> [Instructions to follow]:
Ignoring the pictures, copy the data exactly.

> [Page images and extracted text]:
------------------------------------

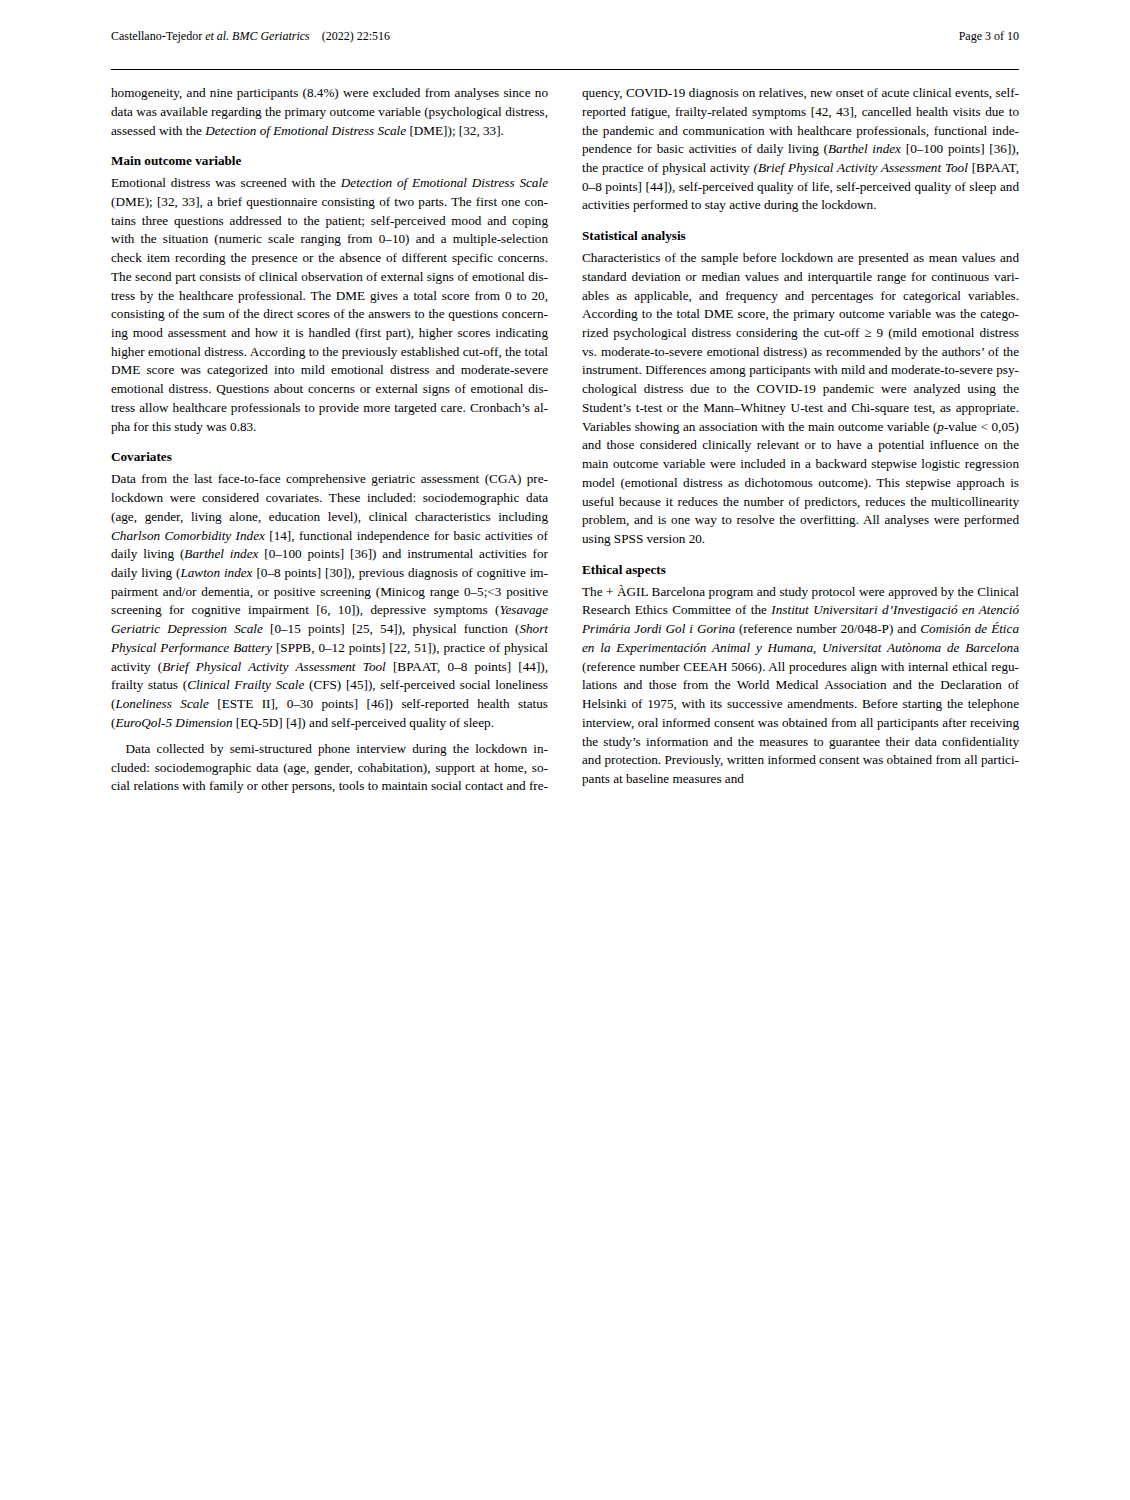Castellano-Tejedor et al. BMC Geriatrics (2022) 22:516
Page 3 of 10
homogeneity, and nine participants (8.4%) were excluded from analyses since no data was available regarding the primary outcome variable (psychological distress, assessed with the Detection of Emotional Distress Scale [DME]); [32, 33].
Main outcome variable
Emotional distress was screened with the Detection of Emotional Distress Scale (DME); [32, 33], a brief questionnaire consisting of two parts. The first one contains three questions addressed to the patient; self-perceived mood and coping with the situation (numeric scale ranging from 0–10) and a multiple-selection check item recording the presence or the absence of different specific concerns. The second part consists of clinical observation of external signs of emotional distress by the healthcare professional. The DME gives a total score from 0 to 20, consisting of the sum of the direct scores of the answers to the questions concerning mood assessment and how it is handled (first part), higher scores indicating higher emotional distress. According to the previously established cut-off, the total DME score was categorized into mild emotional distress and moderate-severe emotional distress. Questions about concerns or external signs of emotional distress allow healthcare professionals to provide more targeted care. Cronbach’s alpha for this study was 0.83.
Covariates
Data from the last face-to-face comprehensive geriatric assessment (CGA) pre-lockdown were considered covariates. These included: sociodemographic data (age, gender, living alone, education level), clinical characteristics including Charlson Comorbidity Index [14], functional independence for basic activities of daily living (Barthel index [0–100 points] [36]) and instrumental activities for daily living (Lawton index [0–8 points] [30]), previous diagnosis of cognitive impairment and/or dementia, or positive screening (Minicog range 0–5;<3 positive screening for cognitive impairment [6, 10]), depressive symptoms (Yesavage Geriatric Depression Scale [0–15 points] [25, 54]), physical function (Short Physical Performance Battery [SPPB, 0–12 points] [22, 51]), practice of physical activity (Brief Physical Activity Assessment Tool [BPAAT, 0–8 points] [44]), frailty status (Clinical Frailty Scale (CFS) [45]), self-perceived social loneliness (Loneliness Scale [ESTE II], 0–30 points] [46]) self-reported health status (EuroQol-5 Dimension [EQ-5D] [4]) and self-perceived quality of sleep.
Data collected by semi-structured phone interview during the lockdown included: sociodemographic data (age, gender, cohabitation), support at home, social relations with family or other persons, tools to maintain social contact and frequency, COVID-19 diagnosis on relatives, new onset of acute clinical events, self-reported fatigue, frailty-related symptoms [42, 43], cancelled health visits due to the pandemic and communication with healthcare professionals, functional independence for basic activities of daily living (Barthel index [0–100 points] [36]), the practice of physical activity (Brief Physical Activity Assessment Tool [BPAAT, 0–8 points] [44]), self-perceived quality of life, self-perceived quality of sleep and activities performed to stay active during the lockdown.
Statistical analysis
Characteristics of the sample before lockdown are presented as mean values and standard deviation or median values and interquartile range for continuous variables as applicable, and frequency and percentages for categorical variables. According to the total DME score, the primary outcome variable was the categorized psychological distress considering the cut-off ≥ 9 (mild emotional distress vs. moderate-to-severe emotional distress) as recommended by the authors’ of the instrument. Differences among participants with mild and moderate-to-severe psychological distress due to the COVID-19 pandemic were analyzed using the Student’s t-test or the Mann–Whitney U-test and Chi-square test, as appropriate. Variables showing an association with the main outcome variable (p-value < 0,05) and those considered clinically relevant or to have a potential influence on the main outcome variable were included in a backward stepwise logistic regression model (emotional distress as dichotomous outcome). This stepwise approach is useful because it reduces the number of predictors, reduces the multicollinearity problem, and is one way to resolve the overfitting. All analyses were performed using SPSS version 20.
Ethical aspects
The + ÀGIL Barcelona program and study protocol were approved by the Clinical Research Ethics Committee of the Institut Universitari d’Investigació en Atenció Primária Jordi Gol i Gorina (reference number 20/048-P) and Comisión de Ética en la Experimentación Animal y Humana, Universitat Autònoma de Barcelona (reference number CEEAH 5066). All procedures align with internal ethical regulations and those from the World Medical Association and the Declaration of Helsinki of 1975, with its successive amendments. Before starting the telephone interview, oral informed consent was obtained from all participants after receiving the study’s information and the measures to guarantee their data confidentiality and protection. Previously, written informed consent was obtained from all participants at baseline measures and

------------------------------------

> [Task output]:
Castellano-Tejedor et al. BMC Geriatrics (2022) 22:516
Page 3 of 10
homogeneity, and nine participants (8.4%) were excluded from analyses since no data was available regarding the primary outcome variable (psychological distress, assessed with the Detection of Emotional Distress Scale [DME]); [32, 33].
Main outcome variable
Emotional distress was screened with the Detection of Emotional Distress Scale (DME); [32, 33], a brief questionnaire consisting of two parts. The first one contains three questions addressed to the patient; self-perceived mood and coping with the situation (numeric scale ranging from 0–10) and a multiple-selection check item recording the presence or the absence of different specific concerns. The second part consists of clinical observation of external signs of emotional distress by the healthcare professional. The DME gives a total score from 0 to 20, consisting of the sum of the direct scores of the answers to the questions concerning mood assessment and how it is handled (first part), higher scores indicating higher emotional distress. According to the previously established cut-off, the total DME score was categorized into mild emotional distress and moderate-severe emotional distress. Questions about concerns or external signs of emotional distress allow healthcare professionals to provide more targeted care. Cronbach’s alpha for this study was 0.83.
Covariates
Data from the last face-to-face comprehensive geriatric assessment (CGA) pre-lockdown were considered covariates. These included: sociodemographic data (age, gender, living alone, education level), clinical characteristics including Charlson Comorbidity Index [14], functional independence for basic activities of daily living (Barthel index [0–100 points] [36]) and instrumental activities for daily living (Lawton index [0–8 points] [30]), previous diagnosis of cognitive impairment and/or dementia, or positive screening (Minicog range 0–5;<3 positive screening for cognitive impairment [6, 10]), depressive symptoms (Yesavage Geriatric Depression Scale [0–15 points] [25, 54]), physical function (Short Physical Performance Battery [SPPB, 0–12 points] [22, 51]), practice of physical activity (Brief Physical Activity Assessment Tool [BPAAT, 0–8 points] [44]), frailty status (Clinical Frailty Scale (CFS) [45]), self-perceived social loneliness (Loneliness Scale [ESTE II], 0–30 points] [46]) self-reported health status (EuroQol-5 Dimension [EQ-5D] [4]) and self-perceived quality of sleep.
Data collected by semi-structured phone interview during the lockdown included: sociodemographic data (age, gender, cohabitation), support at home, social relations with family or other persons, tools to maintain social contact and frequency, COVID-19 diagnosis on relatives, new onset of acute clinical events, self-reported fatigue, frailty-related symptoms [42, 43], cancelled health visits due to the pandemic and communication with healthcare professionals, functional independence for basic activities of daily living (Barthel index [0–100 points] [36]), the practice of physical activity (Brief Physical Activity Assessment Tool [BPAAT, 0–8 points] [44]), self-perceived quality of life, self-perceived quality of sleep and activities performed to stay active during the lockdown.
Statistical analysis
Characteristics of the sample before lockdown are presented as mean values and standard deviation or median values and interquartile range for continuous variables as applicable, and frequency and percentages for categorical variables. According to the total DME score, the primary outcome variable was the categorized psychological distress considering the cut-off ≥ 9 (mild emotional distress vs. moderate-to-severe emotional distress) as recommended by the authors’ of the instrument. Differences among participants with mild and moderate-to-severe psychological distress due to the COVID-19 pandemic were analyzed using the Student’s t-test or the Mann–Whitney U-test and Chi-square test, as appropriate. Variables showing an association with the main outcome variable (p-value < 0,05) and those considered clinically relevant or to have a potential influence on the main outcome variable were included in a backward stepwise logistic regression model (emotional distress as dichotomous outcome). This stepwise approach is useful because it reduces the number of predictors, reduces the multicollinearity problem, and is one way to resolve the overfitting. All analyses were performed using SPSS version 20.
Ethical aspects
The + ÀGIL Barcelona program and study protocol were approved by the Clinical Research Ethics Committee of the Institut Universitari d’Investigació en Atenció Primária Jordi Gol i Gorina (reference number 20/048-P) and Comisión de Ética en la Experimentación Animal y Humana, Universitat Autònoma de Barcelona (reference number CEEAH 5066). All procedures align with internal ethical regulations and those from the World Medical Association and the Declaration of Helsinki of 1975, with its successive amendments. Before starting the telephone interview, oral informed consent was obtained from all participants after receiving the study’s information and the measures to guarantee their data confidentiality and protection. Previously, written informed consent was obtained from all participants at baseline measures and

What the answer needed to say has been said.